• **Yanıtlanacak Sorular**
1 – Mahkeme kararında davanın türü ne olarak belirtilmiştir?
2 – Listede "centrepiece of a" ifadesinin geçtiği satırdan "completed the restoration works. This is" ifadesinin geçtiği satıra kadar, bu satır da dahil, olan satırları aynen yazın.

• **İncelenecek Metin**
——————

Emsal Mahkeme Kararı Ankara 2. Asliye Ticaret Mahkemesi 2018/169 E. 2021/484 K. 06.09.2021 T.

Görüntülediğiniz mahkeme kararı henüz kesinleşmemiştir. Yararlı olması amacıyla eklenmiştir.

T.C. ANKARA 2. ASLİYE TİCARET MAHKEMESİ

TÜRK MİLLETİ ADINA
YARGILAMA YETKİSİNİ KULLANAN

T.C.
ANKARA
2. ASLİYE TİCARET MAHKEMESİ
GEREKÇELİ KARAR
ESAS NO : 2018/169 Esas
KARAR NO : 2021/484

HAKİM :… …
KATİP : … …

DAVACI : … – …
VEKİLLERİ : Av. … – …
DAVALILAR : 1- … – … …
2-…
DAVA : Alacak (Ticari Nitelikteki Hizmet Sözleşmesinden Kaynaklanan)

——————

• **Listelenen Kayıtlar**
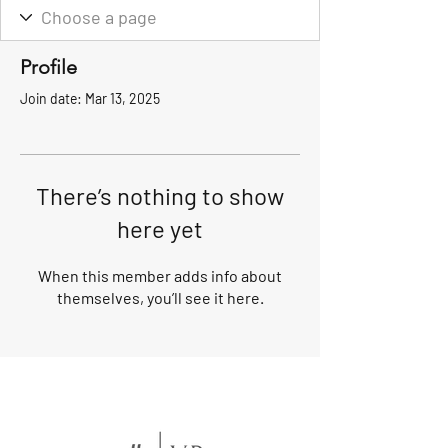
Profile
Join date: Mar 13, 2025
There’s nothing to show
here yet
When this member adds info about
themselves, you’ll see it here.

——————

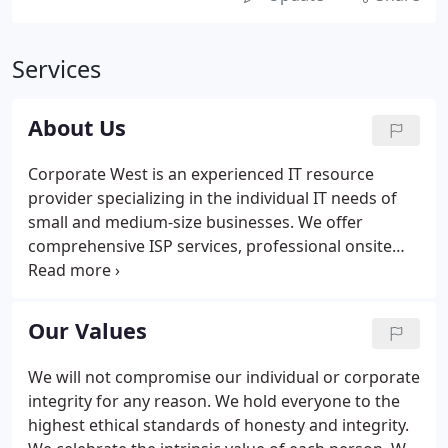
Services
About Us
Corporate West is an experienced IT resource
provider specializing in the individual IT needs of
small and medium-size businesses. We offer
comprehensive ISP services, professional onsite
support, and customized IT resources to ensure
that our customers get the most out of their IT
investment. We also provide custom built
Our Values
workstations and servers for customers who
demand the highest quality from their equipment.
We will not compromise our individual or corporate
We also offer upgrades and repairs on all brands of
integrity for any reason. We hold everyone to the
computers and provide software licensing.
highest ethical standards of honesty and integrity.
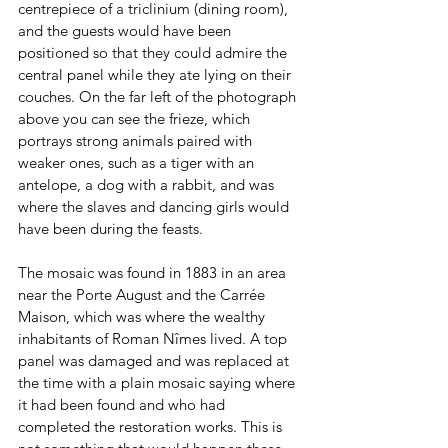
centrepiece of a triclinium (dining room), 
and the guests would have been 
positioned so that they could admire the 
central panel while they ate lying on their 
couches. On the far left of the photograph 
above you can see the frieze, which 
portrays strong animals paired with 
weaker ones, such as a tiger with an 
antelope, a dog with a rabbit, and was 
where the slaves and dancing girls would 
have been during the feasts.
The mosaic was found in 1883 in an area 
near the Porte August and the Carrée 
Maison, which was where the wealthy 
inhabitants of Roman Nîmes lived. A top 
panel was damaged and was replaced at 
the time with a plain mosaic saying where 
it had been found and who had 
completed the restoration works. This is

——————

• **Yazılı Yanıtlar**
1 – Alacak (Ticari Nitelikteki Hizmet Sözleşmesinden Kaynaklanan)

2 –
centrepiece of a triclinium (dining room), 
and the guests would have been 
positioned so that they could admire the 
central panel while they ate lying on their 
couches. On the far left of the photograph 
above you can see the frieze, which 
portrays strong animals paired with 
weaker ones, such as a tiger with an 
antelope, a dog with a rabbit, and was 
where the slaves and dancing girls would 
have been during the feasts.
The mosaic was found in 1883 in an area 
near the Porte August and the Carrée 
Maison, which was where the wealthy 
inhabitants of Roman Nîmes lived. A top 
panel was damaged and was replaced at 
the time with a plain mosaic saying where 
it had been found and who had 
completed the restoration works. This is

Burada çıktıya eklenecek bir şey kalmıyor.